Progressive MS is a leading cause of non-traumatic disability among young adults worldwide. This inflammatory demyelinating disease causes the immune system to attack the central nervous system (CNS), damaging myelin and disrupting nerve signal transmission.
Patients often experience motor deficits, vision problems, sensory disturbances, and cognitive decline. Until now, progressive MS has remained largely untreatable, as conventional drugs cannot penetrate central nervous system lesions where compartmentalized neuroinflammation drives neurodegeneration.
The study challenges traditional treatment paradigms and reveals a new regulatory mechanism within the CNS immune microenvironment. The team found that CAR-T therapy is safe and effective, with patients showing no immune effector cell-related neurotoxicity or serious infections, and significantly improves neurological function.
The CAR-T cells efficiently migrate to CNS compartments and expand within the cerebrospinal fluid, eliminating disease-causing B cell lineages across the CNS and halting pathological intrathecal immunoglobulin production.

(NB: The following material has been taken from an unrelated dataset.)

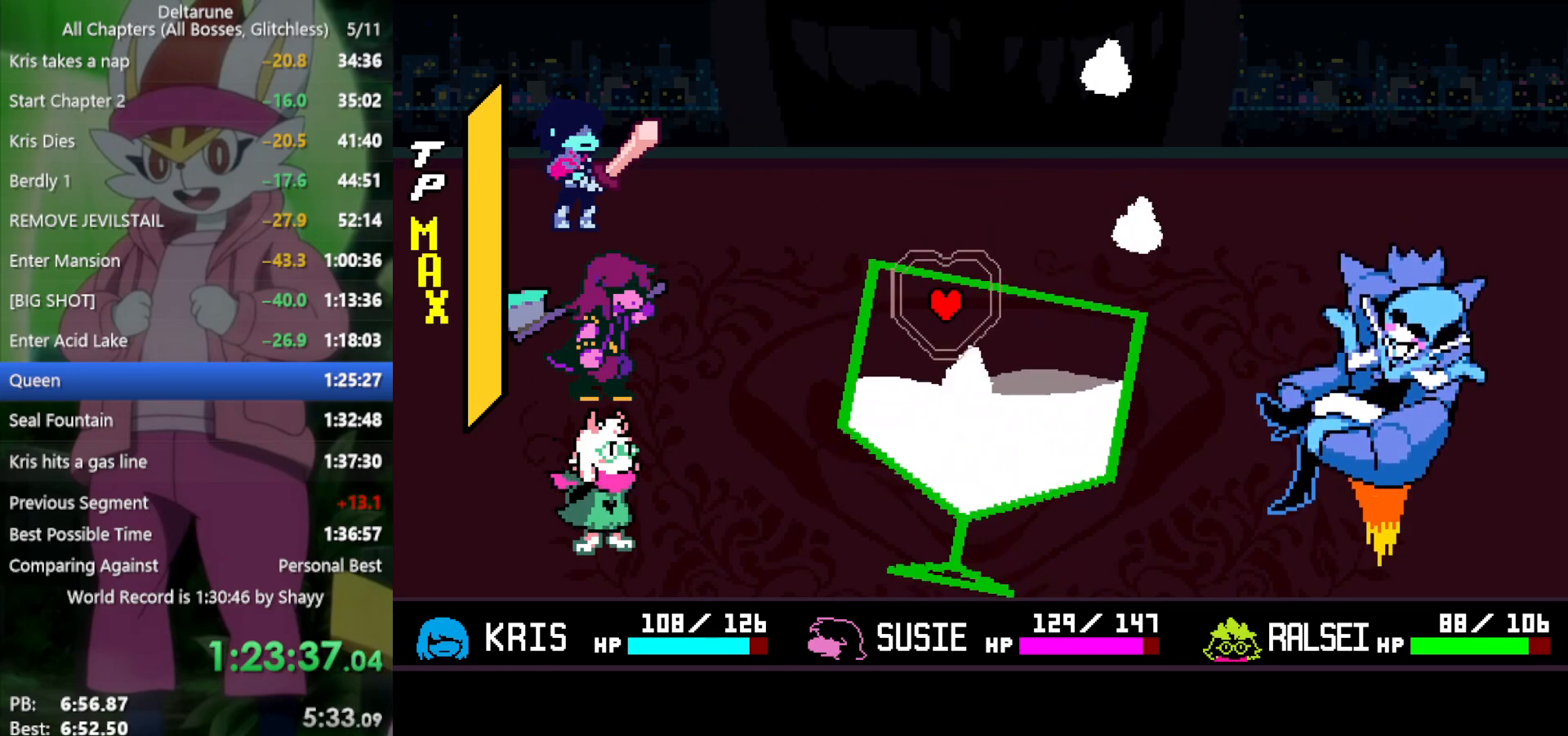
{"keys": ["left"], "events": [[117, "up", "down"], [250, "up", "up"], [400, "right", "up"], [483, "left", "down"]]}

By removing these pathogenic B cells, chronic neuroinflammation, driven by interactions between B cells and microglia-like cells, is markedly reduced, resulting in lower levels of inflammatory cytokines in the cerebrospinal fluid.
The HUST team has long focused on understanding the mechanisms of major neurological diseases and developing innovative treatments. Their work has been published in top international journals, including The Lancet and The BMJ. The team was the first globally to apply BCMA-targeted CAR-T therapy to treat refractory neuroimmune disorders, achieving long-term, drug-free remission in 83 percent of patients over two years.

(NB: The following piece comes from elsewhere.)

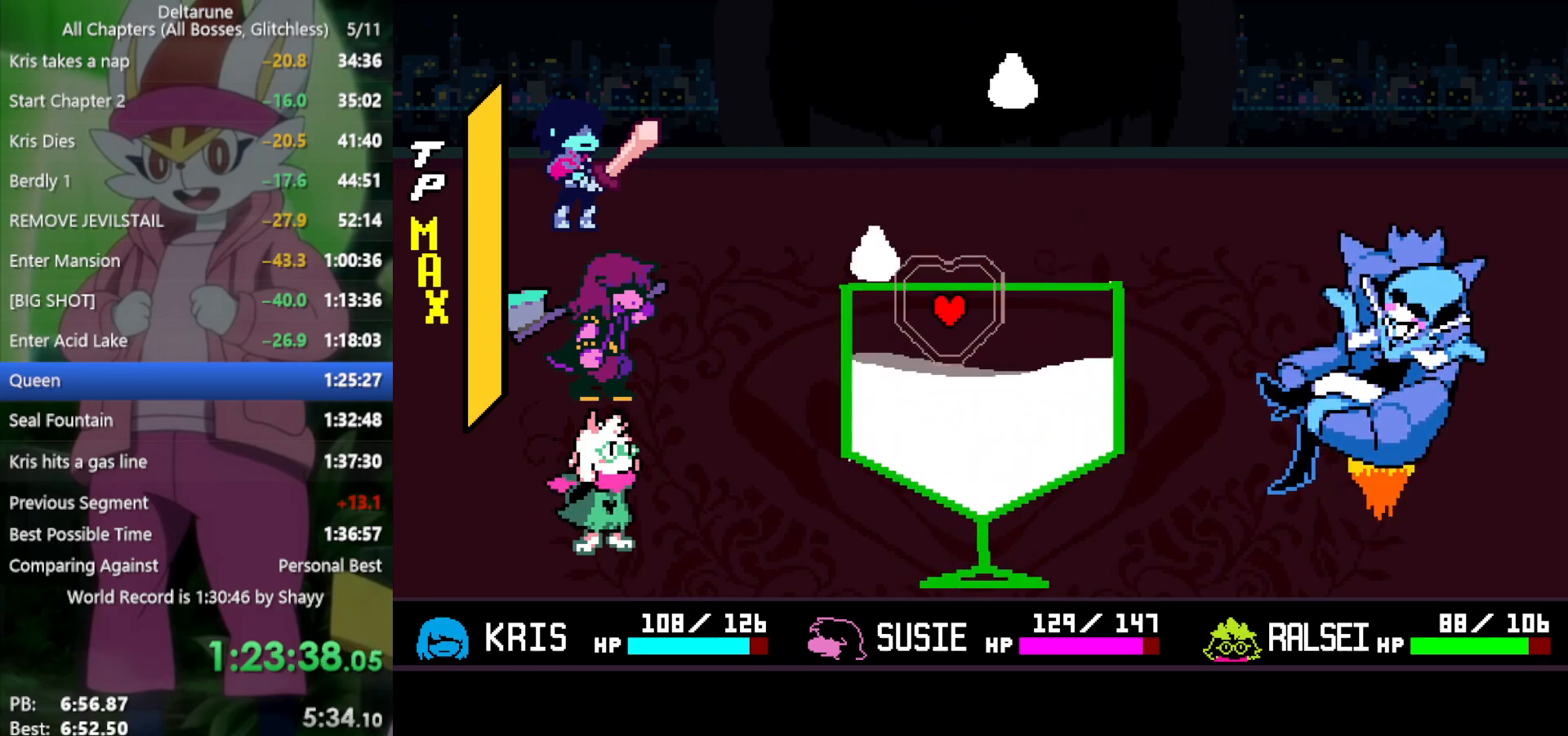
{"keys": ["right"], "events": [[83, "left", "down"], [217, "up", "down"], [267, "left", "up"], [317, "right", "down"], [400, "up", "up"]]}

This latest breakthrough extends CAR-T therapy to progressive MS, expanding its application in neuroimmune diseases and laying the foundation for personalized treatment strategies.
Professor Wang Wei emphasized that this study introduces the first BCMA-targeted CAR-T treatment for progressive MS and uses single-cell multiomics to uncover the mechanisms of central immune microenvironment remodeling, opening new avenues for immunotherapy in chronic neuroinflammatory disorders.